## Your task:
Please format the stretch of records below, from the start through the line containing "common name: Green alder", as a numbered list with blank lines omitted. Include only that stretch.

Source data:
- - - - - - -

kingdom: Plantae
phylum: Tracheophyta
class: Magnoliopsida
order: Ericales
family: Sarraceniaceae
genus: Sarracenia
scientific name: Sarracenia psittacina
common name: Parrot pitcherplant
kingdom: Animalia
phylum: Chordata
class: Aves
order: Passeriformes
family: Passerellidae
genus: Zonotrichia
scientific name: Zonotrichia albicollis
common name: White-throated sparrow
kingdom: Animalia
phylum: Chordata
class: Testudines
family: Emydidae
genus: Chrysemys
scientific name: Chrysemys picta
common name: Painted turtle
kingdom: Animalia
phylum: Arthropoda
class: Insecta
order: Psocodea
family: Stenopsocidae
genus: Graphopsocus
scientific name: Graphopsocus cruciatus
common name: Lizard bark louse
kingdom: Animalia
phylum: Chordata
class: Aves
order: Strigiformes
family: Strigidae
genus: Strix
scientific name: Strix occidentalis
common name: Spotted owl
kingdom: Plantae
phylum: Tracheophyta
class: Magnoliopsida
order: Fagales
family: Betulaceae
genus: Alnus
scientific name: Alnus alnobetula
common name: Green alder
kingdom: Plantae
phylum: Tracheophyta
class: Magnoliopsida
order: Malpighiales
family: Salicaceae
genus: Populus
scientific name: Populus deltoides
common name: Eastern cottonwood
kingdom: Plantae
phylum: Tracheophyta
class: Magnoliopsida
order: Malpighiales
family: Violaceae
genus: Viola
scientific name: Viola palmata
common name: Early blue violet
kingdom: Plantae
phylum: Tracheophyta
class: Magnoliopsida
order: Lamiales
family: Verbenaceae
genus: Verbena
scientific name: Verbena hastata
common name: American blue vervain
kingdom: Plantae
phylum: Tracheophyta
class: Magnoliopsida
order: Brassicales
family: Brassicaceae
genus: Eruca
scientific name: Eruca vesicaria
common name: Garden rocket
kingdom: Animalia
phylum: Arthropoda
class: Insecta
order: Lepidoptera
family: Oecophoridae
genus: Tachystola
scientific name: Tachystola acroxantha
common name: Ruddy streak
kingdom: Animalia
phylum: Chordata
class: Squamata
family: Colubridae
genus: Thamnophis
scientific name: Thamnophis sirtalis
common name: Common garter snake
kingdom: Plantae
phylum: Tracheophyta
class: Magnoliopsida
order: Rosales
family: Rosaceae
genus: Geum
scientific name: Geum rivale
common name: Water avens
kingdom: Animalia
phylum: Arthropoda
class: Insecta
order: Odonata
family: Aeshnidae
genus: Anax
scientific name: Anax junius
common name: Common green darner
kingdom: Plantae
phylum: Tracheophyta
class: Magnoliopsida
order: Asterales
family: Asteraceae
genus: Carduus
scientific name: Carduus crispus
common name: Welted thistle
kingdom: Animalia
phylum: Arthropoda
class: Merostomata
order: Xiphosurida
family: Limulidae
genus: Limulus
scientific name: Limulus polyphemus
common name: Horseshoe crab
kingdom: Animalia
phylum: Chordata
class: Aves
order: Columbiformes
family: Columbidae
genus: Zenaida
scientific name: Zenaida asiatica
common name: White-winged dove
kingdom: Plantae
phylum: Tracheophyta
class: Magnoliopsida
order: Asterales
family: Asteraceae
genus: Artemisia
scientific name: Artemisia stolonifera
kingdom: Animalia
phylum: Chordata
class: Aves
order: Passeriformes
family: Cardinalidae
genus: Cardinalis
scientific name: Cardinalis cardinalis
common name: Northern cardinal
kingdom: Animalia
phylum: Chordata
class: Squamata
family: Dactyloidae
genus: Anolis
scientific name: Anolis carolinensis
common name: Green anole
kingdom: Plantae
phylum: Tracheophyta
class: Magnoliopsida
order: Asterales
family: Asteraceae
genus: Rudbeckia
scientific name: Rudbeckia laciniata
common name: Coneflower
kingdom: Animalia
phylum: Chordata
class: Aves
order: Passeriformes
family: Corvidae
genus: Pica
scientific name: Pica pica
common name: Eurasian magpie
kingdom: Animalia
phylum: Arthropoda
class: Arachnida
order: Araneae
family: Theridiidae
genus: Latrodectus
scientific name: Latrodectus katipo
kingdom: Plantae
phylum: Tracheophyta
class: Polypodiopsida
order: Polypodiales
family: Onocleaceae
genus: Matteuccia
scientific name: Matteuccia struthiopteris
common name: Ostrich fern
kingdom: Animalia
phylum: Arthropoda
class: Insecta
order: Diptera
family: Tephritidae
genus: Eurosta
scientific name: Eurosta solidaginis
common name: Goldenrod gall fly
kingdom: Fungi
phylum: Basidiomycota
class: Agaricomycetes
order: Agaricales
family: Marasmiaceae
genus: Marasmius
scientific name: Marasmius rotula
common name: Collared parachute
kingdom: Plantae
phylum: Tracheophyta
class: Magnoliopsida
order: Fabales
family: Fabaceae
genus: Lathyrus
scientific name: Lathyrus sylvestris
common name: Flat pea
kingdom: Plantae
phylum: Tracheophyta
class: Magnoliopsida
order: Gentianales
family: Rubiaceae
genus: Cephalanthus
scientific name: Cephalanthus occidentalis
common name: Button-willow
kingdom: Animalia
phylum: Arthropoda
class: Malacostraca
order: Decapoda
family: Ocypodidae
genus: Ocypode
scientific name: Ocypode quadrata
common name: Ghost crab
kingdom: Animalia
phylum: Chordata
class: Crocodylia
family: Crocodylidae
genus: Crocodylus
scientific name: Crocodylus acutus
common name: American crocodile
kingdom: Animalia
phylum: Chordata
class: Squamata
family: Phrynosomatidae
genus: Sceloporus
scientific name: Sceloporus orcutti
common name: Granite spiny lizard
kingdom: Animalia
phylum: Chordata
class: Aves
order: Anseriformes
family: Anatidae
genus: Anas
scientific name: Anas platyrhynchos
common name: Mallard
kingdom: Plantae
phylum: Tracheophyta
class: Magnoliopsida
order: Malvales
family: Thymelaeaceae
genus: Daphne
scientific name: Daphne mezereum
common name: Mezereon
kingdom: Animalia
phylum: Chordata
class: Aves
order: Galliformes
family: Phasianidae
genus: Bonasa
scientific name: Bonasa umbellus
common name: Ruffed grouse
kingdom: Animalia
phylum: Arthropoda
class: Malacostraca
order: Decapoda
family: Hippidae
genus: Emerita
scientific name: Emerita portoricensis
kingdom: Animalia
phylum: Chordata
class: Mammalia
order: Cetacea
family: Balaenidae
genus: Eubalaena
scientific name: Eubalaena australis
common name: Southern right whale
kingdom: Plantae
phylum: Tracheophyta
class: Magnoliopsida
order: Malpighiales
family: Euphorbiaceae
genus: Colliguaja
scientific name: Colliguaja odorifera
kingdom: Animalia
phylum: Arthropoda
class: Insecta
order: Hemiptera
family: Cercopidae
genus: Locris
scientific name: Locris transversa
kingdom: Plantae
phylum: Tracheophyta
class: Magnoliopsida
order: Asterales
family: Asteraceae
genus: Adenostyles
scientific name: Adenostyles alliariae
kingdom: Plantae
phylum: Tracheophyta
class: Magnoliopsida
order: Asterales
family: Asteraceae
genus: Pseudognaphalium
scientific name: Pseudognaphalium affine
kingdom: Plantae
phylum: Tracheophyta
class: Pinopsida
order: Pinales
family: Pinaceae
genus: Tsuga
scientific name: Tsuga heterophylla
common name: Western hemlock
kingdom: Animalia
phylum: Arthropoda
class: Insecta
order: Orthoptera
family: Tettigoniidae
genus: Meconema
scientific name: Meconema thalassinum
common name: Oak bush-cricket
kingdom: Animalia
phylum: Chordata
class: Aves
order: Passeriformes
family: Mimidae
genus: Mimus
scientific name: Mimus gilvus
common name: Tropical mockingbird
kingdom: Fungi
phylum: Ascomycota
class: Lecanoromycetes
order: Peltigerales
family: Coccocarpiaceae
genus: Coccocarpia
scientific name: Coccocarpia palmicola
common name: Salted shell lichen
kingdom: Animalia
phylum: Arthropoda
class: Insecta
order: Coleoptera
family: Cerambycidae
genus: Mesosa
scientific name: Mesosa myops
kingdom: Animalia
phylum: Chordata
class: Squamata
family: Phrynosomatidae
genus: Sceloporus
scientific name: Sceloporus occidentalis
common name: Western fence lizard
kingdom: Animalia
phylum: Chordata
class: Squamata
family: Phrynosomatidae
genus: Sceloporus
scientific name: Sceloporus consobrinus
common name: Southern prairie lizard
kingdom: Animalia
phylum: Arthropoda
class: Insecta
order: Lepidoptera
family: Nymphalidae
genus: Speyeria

- - - - - - -

## Exercise solution:
1. kingdom: Plantae
2. phylum: Tracheophyta
3. class: Magnoliopsida
4. order: Ericales
5. family: Sarraceniaceae
6. genus: Sarracenia
7. scientific name: Sarracenia psittacina
8. common name: Parrot pitcherplant
9. kingdom: Animalia
10. phylum: Chordata
11. class: Aves
12. order: Passeriformes
13. family: Passerellidae
14. genus: Zonotrichia
15. scientific name: Zonotrichia albicollis
16. common name: White-throated sparrow
17. kingdom: Animalia
18. phylum: Chordata
19. class: Testudines
20. family: Emydidae
21. genus: Chrysemys
22. scientific name: Chrysemys picta
23. common name: Painted turtle
24. kingdom: Animalia
25. phylum: Arthropoda
26. class: Insecta
27. order: Psocodea
28. family: Stenopsocidae
29. genus: Graphopsocus
30. scientific name: Graphopsocus cruciatus
31. common name: Lizard bark louse
32. kingdom: Animalia
33. phylum: Chordata
34. class: Aves
35. order: Strigiformes
36. family: Strigidae
37. genus: Strix
38. scientific name: Strix occidentalis
39. common name: Spotted owl
40. kingdom: Plantae
41. phylum: Tracheophyta
42. class: Magnoliopsida
43. order: Fagales
44. family: Betulaceae
45. genus: Alnus
46. scientific name: Alnus alnobetula
47. common name: Green alder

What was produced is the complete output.